Sharon threatened last month to do this if he concluded there was no possibility of implementing the road map with the current Palestinian leadership.

The Palestinian official, who spoke on condition of anonymity, said that the Palestinians hoped to reach an understanding with the United States whereby violence would stop on both sides before an actual forceful dismantling of the militant groups.

Israel has in the past insisted it would accept nothing less than a full disarming of the militants responsible for killing hundreds of Israelis — something its own army has failed to accomplish in more than three years of concerted effort.

Palestinian Prime Minister Ahmed Qureia (search) has been trying for more than two months to forge a Palestinian-only truce agreement nonetheless — and the failure of these efforts has delayed a hoped-for meeting with Sharon.

The efforts have been strongly backed by Egypt, which in 1979 became the first Arab country to sign a peace agreement with Israel and has frequently mediated between Israel and the Arab world.

A failed Israeli airstrike this week in the Gaza Strip, aimed at two militants from the Hamas group, has also complicated the cease-fire efforts.

Hamas, responsible for most of the more than 100 suicide bombings in Israel over the past three years, had appeared to scale back its operations in recent weeks but vowed revenge after the airstrike.

Meanwhile, the New Year passed without major incidents in Israel, where security forces had been on high alert, setting up roadblocks and patrolling highways and popular gathering spots.

In the West Bank city of Nablus, Israeli troops tightened a curfew, conducting house-to-house searches for fugitives, witnesses said.
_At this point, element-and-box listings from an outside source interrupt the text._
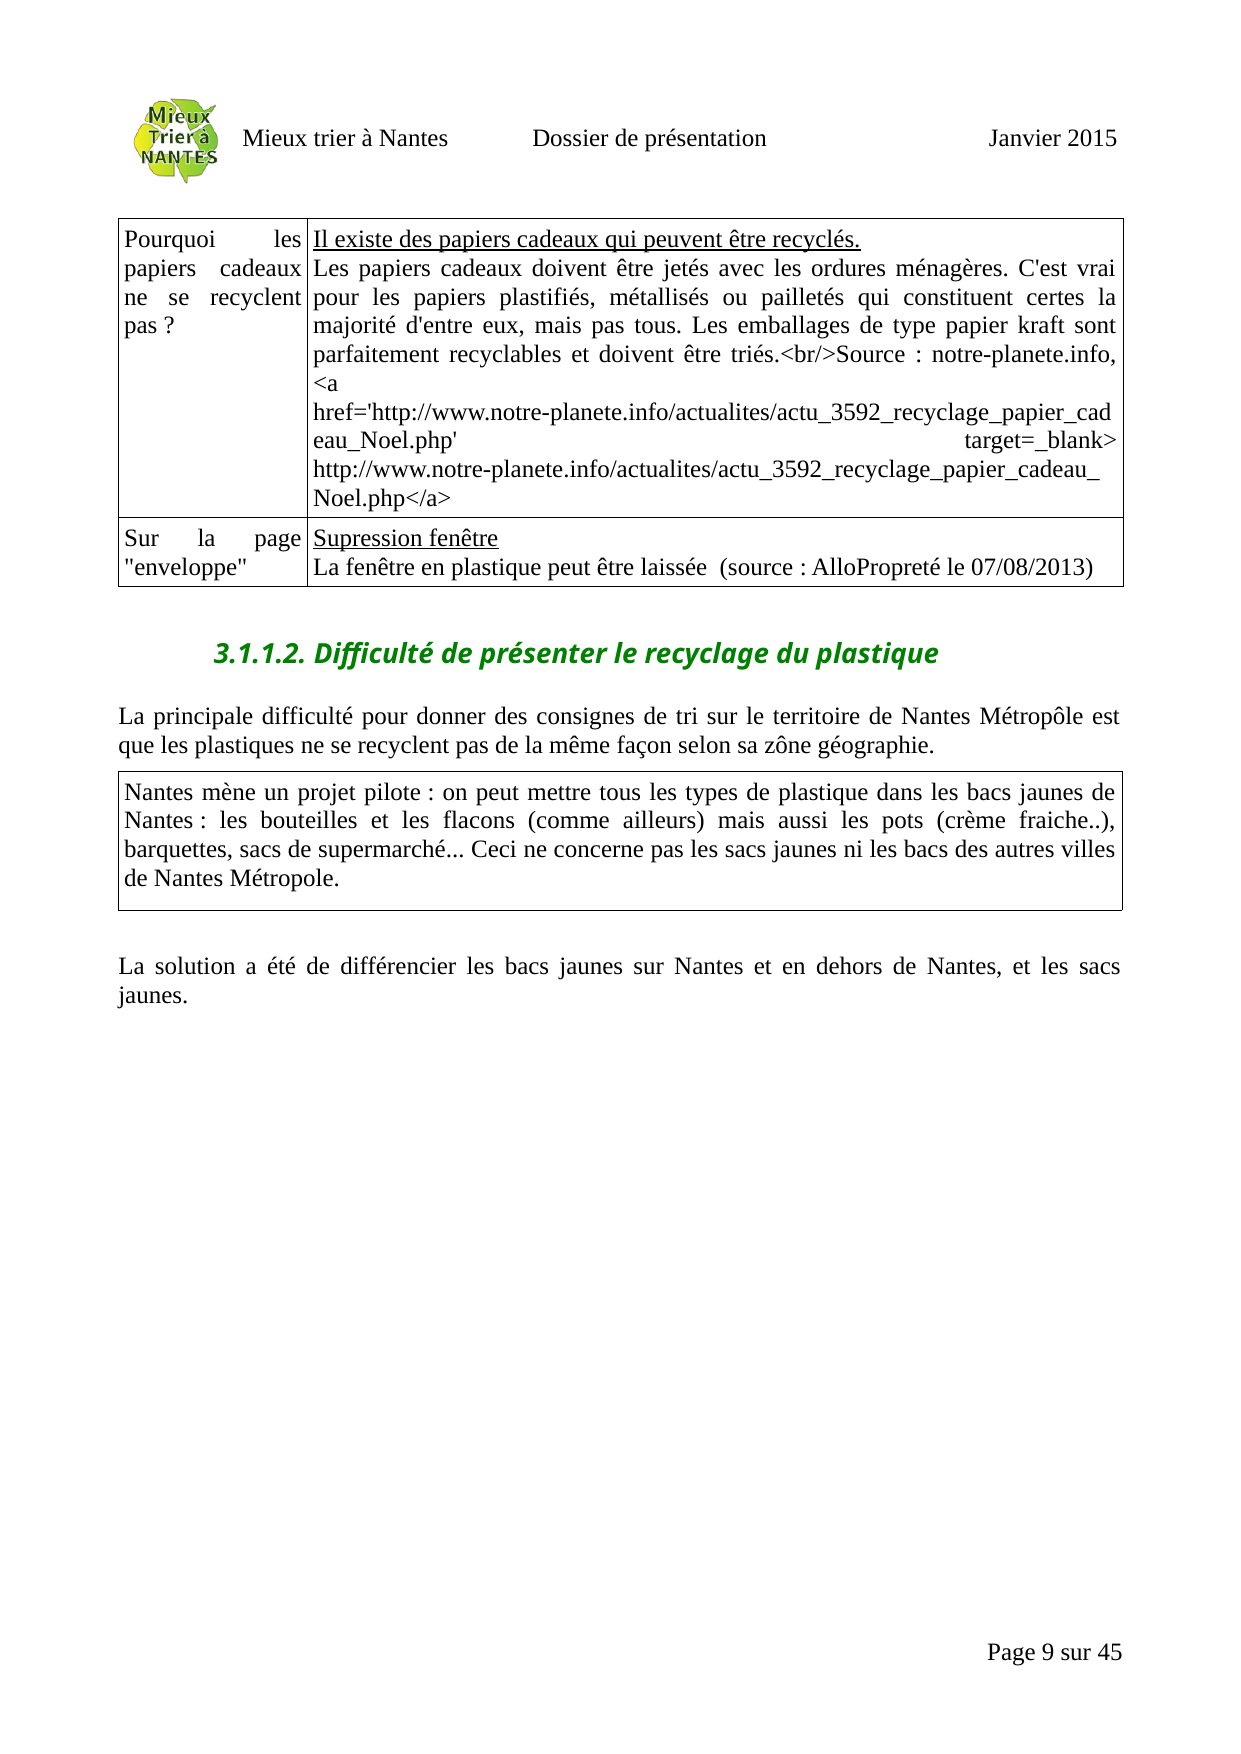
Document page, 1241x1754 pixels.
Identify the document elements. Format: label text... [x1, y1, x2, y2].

picture [131, 95, 221, 185]
table_header Il existe des papiers cadeaux qui peuvent être recyclés. Les papiers cadeaux doivent être jetés avec les ordures ménagères. C'est vrai pour les papiers plastifiés, métallisés ou pailletés qui constituent certes la majorité d'entre eux, mais pas tous. Les emballages de type papier kraft sont parfaitement recyclables et doivent être triés.<br/>Source : notre-planete.info, <a href='http://www.notre-planete.info/actualites/actu_3592_recyclage_papier_cadeau_Noel.php' target=_blank> http://www.notre-planete.info/actualites/actu_3592_recyclage_papier_cadeau_Noel.php</a> [308, 219, 1123, 517]
table_cell Supression fenêtre La fenêtre en plastique peut être laissée (source : AlloPropreté le 07/08/2013) [308, 518, 1123, 586]
table_cell Sur la page "enveloppe" [119, 518, 307, 586]
subtitle Difficulté de présenter le recyclage du plastique [148, 634, 1122, 671]
table_header Nantes mène un projet pilote : on peut mettre tous les types de plastique dans les bacs jaunes de Nantes : les bouteilles et les flacons (comme ailleurs) mais aussi les pots (crème fraiche..), barquettes, sacs de supermarché... Ceci ne concerne pas les sacs jaunes ni les bacs des autres villes de Nantes Métropole. [119, 772, 1122, 910]
text La solution a été de différencier les bacs jaunes sur Nantes et en dehors de Nantes, et les sacs jaunes. [118, 951, 1122, 1009]
text La principale difficulté pour donner des consignes de tri sur le territoire de Nantes Métropôle est que les plastiques ne se recyclent pas de la même façon selon sa zône géographie. [118, 701, 1122, 758]
table_header Pourquoi les papiers cadeaux ne se recyclent pas ? [119, 219, 307, 517]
Overnight, soldiers evacuated residents from their homes as they looked for militants, they said.

The army has carried out a series of raids in Nablus, a center of militant activity, for more than two weeks.

The army also said it had removed a blockade of Jenin, another town in the West Bank that has been a center of militant activity. It said the move — imposed a week ago because of many terror "alerts" — would allow pedestrians and vehicles to move in and out of the town.